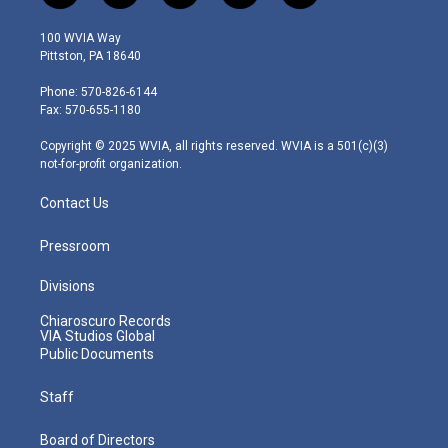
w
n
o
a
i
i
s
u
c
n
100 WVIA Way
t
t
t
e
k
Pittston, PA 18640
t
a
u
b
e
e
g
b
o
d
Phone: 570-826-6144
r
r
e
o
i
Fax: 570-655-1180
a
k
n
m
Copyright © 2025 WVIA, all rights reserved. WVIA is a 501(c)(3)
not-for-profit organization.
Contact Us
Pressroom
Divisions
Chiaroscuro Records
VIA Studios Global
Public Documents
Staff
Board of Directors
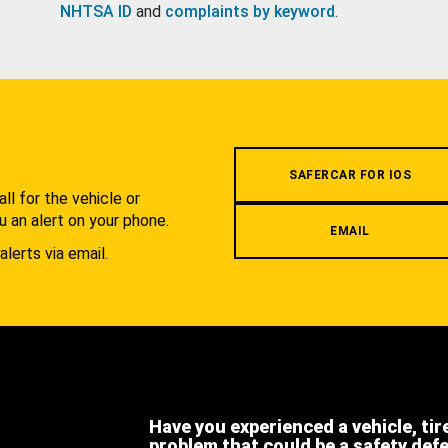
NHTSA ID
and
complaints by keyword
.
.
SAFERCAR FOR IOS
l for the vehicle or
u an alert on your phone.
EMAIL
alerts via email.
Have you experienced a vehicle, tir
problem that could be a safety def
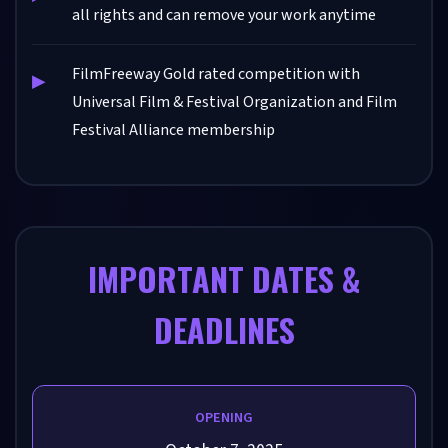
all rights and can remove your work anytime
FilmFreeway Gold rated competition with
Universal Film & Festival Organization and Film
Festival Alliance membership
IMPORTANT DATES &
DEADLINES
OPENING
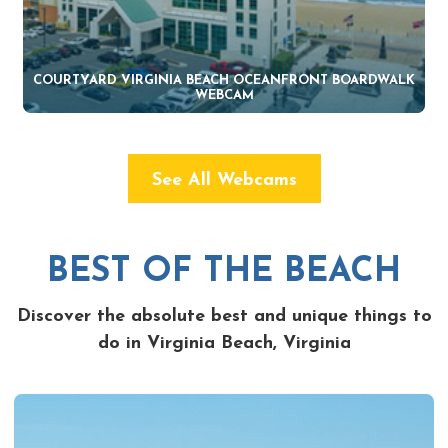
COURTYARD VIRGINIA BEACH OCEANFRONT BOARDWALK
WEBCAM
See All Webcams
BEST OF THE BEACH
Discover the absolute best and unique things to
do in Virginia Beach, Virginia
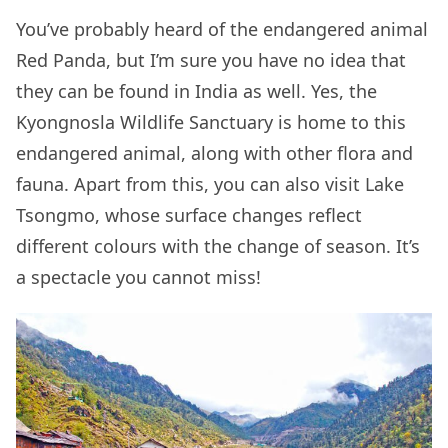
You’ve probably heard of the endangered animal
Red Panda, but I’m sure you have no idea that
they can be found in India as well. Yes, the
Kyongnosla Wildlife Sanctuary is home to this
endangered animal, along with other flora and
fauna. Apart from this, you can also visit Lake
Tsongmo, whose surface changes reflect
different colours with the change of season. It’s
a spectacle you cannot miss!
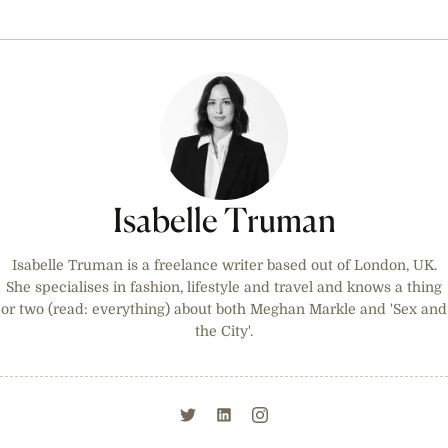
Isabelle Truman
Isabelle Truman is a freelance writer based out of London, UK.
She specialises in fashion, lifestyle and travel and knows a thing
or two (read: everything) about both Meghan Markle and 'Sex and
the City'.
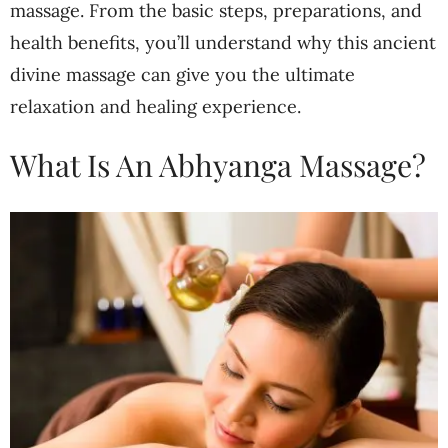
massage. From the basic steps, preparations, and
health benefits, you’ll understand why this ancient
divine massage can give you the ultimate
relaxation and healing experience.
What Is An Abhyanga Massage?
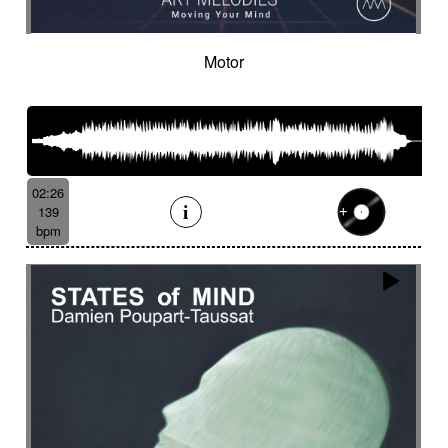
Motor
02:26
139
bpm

■ ■ ■

WHAT THE EXERCISE ASKS
Go through the data above and copy each line in which "this" appears.

TASK OUTPUT
Kyongnosla Wildlife Sanctuary is home to this
fauna. Apart from this, you can also visit Lake
health benefits, you’ll understand why this ancient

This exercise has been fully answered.